TASK DETAILS
Keeping pictures out, repeat the lines of the listing below exactly, starting at its first line and finishing with the one that holds "left elbow: (714, 304)".

MATERIALS PROVIDED
-=-=-

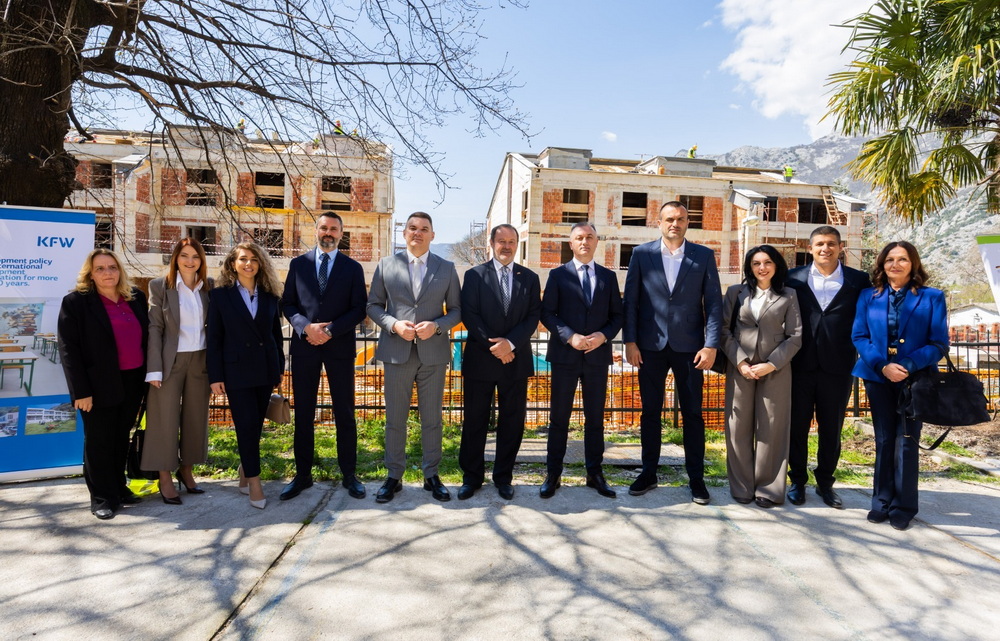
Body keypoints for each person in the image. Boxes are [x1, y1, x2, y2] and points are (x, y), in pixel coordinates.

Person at [622, 201, 723, 504]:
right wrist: (630, 341)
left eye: (680, 219)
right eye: (669, 219)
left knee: (693, 414)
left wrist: (711, 344)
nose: (674, 224)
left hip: (691, 348)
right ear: (659, 222)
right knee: (650, 412)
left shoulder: (703, 256)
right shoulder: (642, 254)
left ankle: (696, 479)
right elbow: (631, 301)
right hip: (649, 347)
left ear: (687, 222)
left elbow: (714, 304)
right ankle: (648, 472)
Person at [852, 241, 948, 531]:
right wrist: (883, 365)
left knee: (906, 440)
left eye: (902, 259)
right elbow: (859, 336)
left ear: (913, 263)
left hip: (915, 378)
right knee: (884, 439)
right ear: (882, 265)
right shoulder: (868, 296)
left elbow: (939, 343)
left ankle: (903, 507)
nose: (895, 264)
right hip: (877, 375)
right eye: (890, 259)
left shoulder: (932, 297)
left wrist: (907, 365)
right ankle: (881, 502)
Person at [366, 212, 461, 503]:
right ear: (405, 233)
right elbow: (373, 306)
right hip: (397, 352)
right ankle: (394, 476)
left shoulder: (447, 267)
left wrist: (438, 326)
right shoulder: (386, 264)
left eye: (424, 229)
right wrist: (394, 324)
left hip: (433, 354)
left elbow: (457, 310)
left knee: (432, 419)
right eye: (412, 228)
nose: (417, 233)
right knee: (395, 419)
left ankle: (432, 475)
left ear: (433, 235)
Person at [280, 213, 367, 501]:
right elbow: (288, 304)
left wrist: (329, 330)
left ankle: (349, 475)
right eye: (323, 227)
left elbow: (359, 308)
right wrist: (306, 327)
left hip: (339, 347)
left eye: (333, 229)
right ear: (316, 230)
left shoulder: (353, 268)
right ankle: (302, 475)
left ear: (341, 233)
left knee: (345, 412)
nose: (328, 233)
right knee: (304, 413)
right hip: (305, 347)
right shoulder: (298, 264)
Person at [58, 249, 149, 520]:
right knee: (99, 440)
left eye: (112, 267)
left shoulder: (135, 297)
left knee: (120, 436)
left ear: (119, 270)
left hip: (132, 380)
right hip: (96, 385)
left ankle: (119, 488)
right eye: (100, 268)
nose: (107, 273)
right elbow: (68, 349)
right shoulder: (76, 302)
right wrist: (81, 391)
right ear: (90, 274)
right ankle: (102, 498)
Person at [785, 226, 871, 508]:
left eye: (831, 243)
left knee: (832, 429)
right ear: (810, 248)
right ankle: (797, 481)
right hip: (799, 364)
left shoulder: (858, 280)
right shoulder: (792, 278)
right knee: (796, 427)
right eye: (820, 244)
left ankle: (825, 483)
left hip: (838, 365)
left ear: (840, 247)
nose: (825, 248)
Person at [540, 222, 624, 499]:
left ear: (597, 242)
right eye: (579, 238)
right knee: (559, 418)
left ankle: (595, 473)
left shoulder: (608, 277)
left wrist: (603, 335)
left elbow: (617, 316)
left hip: (597, 358)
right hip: (565, 357)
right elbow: (547, 313)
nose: (584, 242)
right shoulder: (558, 275)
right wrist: (570, 336)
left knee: (595, 419)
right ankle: (553, 474)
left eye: (589, 237)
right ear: (571, 243)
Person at [457, 224, 540, 501]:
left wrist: (510, 344)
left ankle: (503, 477)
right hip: (481, 360)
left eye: (511, 241)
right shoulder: (474, 275)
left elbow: (532, 316)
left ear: (517, 244)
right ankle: (472, 478)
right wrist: (496, 347)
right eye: (501, 241)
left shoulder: (529, 278)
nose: (506, 246)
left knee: (512, 423)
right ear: (491, 243)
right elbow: (470, 315)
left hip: (515, 360)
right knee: (474, 421)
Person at [721, 245, 802, 507]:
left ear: (776, 265)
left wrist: (771, 364)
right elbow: (724, 331)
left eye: (767, 262)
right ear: (749, 267)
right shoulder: (735, 292)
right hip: (740, 369)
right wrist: (740, 362)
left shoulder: (789, 295)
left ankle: (768, 489)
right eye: (756, 263)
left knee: (772, 428)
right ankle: (742, 487)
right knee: (738, 428)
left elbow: (795, 336)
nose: (762, 268)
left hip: (775, 369)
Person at [207, 242, 285, 510]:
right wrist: (215, 375)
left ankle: (245, 469)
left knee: (255, 427)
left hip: (265, 369)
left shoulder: (270, 296)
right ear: (233, 264)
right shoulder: (220, 296)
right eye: (242, 259)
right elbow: (214, 338)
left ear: (260, 264)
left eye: (253, 259)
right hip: (236, 371)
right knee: (245, 426)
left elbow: (276, 335)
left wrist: (279, 368)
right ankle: (254, 482)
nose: (248, 263)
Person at [142, 238, 213, 505]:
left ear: (201, 260)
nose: (190, 261)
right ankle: (164, 476)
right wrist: (154, 370)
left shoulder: (209, 287)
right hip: (169, 362)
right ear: (175, 258)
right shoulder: (160, 286)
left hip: (200, 360)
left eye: (195, 256)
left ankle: (187, 469)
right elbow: (155, 328)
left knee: (196, 418)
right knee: (164, 419)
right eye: (184, 255)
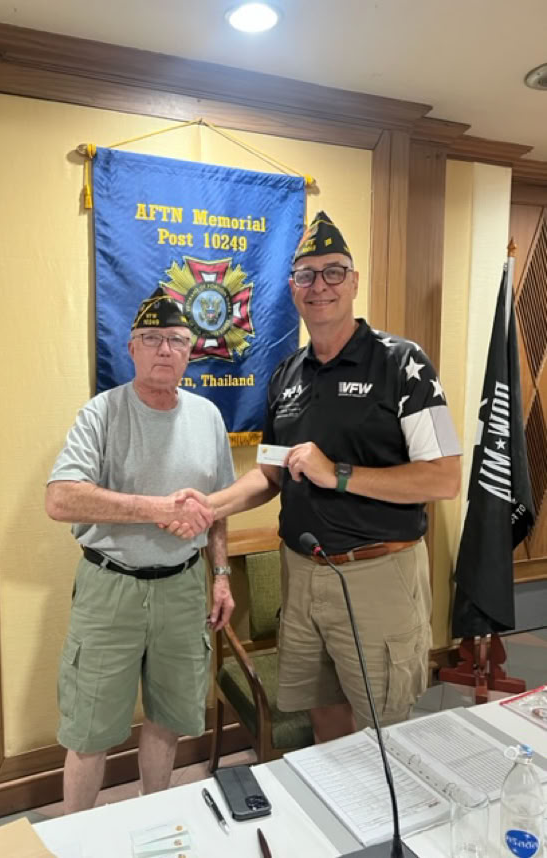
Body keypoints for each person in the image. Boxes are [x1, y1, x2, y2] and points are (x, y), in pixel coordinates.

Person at [170, 211, 462, 743]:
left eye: (333, 272)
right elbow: (272, 474)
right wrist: (210, 506)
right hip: (302, 575)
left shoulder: (405, 364)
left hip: (377, 573)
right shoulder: (285, 374)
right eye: (306, 275)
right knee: (322, 715)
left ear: (354, 282)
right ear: (292, 288)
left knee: (384, 730)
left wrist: (340, 475)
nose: (319, 285)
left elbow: (444, 479)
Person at [46, 287, 235, 812]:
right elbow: (60, 499)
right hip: (111, 588)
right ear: (131, 348)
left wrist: (221, 576)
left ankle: (156, 816)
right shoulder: (101, 414)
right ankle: (76, 835)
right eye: (151, 338)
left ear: (191, 351)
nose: (165, 349)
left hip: (183, 587)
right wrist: (156, 508)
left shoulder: (208, 417)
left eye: (176, 339)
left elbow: (219, 508)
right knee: (89, 732)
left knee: (168, 719)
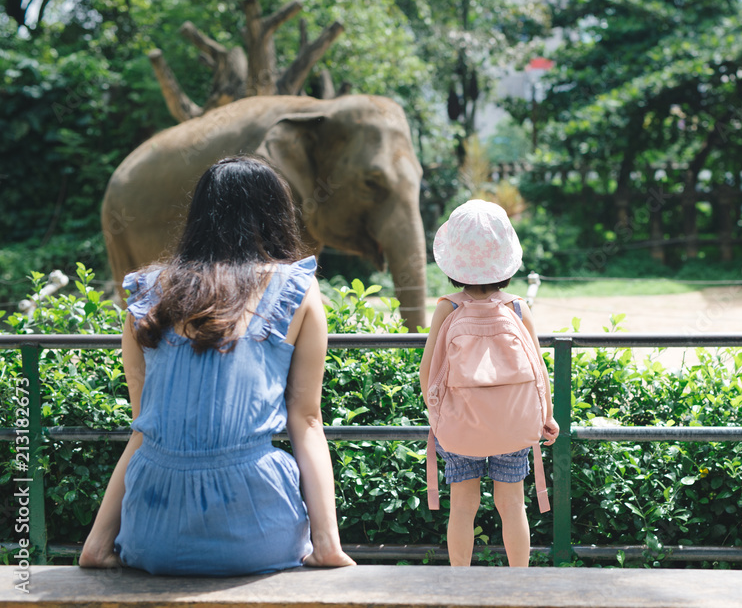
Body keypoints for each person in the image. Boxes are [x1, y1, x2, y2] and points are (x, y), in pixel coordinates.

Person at [80, 155, 355, 575]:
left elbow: (145, 428)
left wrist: (97, 545)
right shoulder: (295, 287)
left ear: (199, 216)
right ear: (275, 214)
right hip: (257, 531)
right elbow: (308, 421)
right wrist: (328, 546)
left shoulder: (146, 294)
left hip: (154, 531)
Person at [419, 199, 559, 567]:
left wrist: (437, 418)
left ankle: (462, 587)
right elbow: (539, 369)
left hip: (460, 424)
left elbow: (428, 371)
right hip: (514, 423)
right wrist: (547, 414)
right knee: (512, 506)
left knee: (463, 508)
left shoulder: (447, 307)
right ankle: (517, 588)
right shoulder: (516, 308)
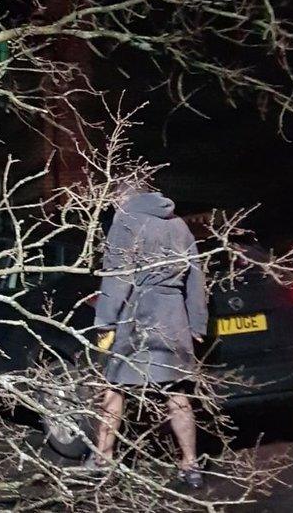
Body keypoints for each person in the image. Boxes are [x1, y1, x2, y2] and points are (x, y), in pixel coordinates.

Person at [89, 181, 208, 489]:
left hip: (136, 314)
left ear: (123, 197)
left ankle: (102, 459)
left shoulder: (126, 221)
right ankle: (190, 465)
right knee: (176, 391)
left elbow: (119, 275)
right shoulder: (179, 225)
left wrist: (105, 318)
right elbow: (196, 278)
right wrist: (197, 324)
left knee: (114, 388)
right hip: (172, 317)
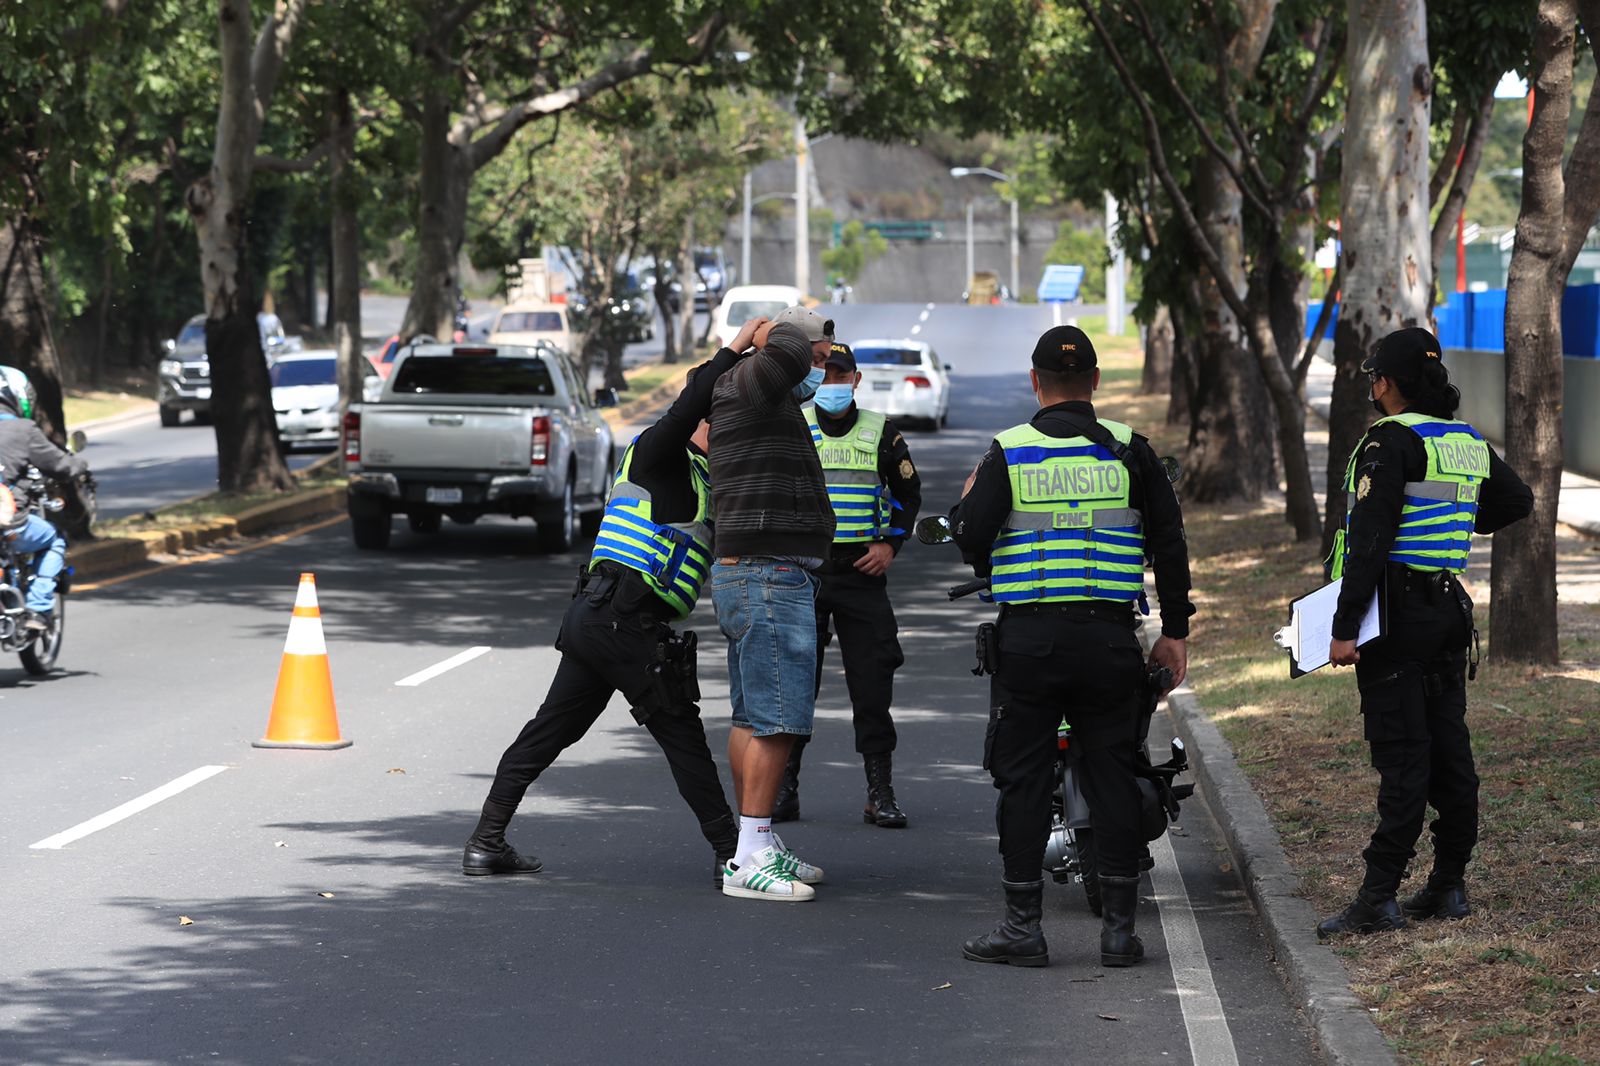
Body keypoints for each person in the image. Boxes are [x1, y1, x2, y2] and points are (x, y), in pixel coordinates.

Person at [461, 331, 759, 886]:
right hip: (621, 622)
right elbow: (690, 402)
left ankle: (486, 842)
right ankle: (731, 854)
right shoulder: (658, 454)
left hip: (603, 620)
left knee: (547, 733)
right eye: (727, 420)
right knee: (683, 737)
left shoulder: (705, 479)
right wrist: (738, 347)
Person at [948, 325, 1193, 968]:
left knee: (1023, 780)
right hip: (1108, 640)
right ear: (1094, 383)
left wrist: (974, 500)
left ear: (1035, 382)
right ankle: (1117, 932)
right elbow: (1169, 543)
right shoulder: (1129, 450)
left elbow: (970, 539)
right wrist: (1176, 631)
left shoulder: (1010, 451)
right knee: (1112, 773)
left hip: (1029, 643)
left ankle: (1023, 927)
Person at [1317, 327, 1532, 936]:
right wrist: (1461, 517)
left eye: (1371, 378)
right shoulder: (1464, 440)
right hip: (1446, 611)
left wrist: (1342, 626)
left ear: (1384, 382)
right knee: (1450, 753)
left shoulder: (1390, 440)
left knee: (1404, 758)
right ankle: (1448, 886)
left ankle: (1379, 897)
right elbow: (1516, 500)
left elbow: (1370, 541)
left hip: (1398, 615)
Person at [708, 310, 835, 901]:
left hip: (758, 572)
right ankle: (752, 853)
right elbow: (783, 349)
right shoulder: (754, 381)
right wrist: (765, 332)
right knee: (780, 717)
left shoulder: (754, 390)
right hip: (768, 574)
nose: (820, 370)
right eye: (817, 357)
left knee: (752, 716)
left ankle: (749, 843)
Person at [773, 341, 921, 828]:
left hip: (861, 573)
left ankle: (880, 792)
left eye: (841, 375)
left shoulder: (881, 432)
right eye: (825, 373)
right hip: (805, 574)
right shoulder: (793, 425)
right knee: (795, 686)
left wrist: (890, 547)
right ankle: (784, 788)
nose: (832, 383)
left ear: (856, 380)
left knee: (872, 686)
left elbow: (907, 494)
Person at [0, 366, 88, 633]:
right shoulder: (23, 430)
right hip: (9, 522)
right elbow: (60, 465)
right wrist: (80, 464)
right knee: (54, 540)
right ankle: (38, 608)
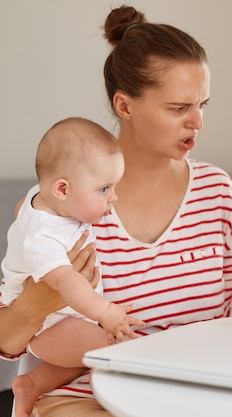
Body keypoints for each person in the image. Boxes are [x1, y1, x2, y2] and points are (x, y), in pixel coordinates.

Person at [0, 5, 232, 417]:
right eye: (178, 108)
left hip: (191, 394)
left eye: (203, 104)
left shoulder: (215, 189)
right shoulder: (64, 201)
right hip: (86, 397)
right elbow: (7, 339)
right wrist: (39, 301)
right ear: (125, 106)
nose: (198, 121)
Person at [1, 117, 146, 417]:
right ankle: (112, 400)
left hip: (63, 320)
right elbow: (66, 281)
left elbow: (21, 209)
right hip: (48, 324)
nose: (113, 198)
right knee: (111, 350)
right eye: (104, 189)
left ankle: (31, 384)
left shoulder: (42, 200)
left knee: (88, 354)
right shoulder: (43, 238)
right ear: (63, 189)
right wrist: (106, 312)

-=-=-

RESPONSE BELOW
Body keypoints for each person in the image. Boxes are [x1, y1, x2, y2] and points are (x, y), in pixel coordinates.

Person at [622, 201, 723, 504]:
right wrist: (630, 341)
left eye: (680, 219)
right eye: (669, 219)
left knee: (693, 414)
left wrist: (711, 344)
nose: (674, 224)
left hip: (691, 348)
right ear: (659, 222)
right knee: (650, 412)
left shoulder: (703, 256)
right shoulder: (642, 254)
left ankle: (696, 479)
right elbow: (631, 301)
right hip: (649, 347)
left ear: (687, 222)
left elbow: (714, 304)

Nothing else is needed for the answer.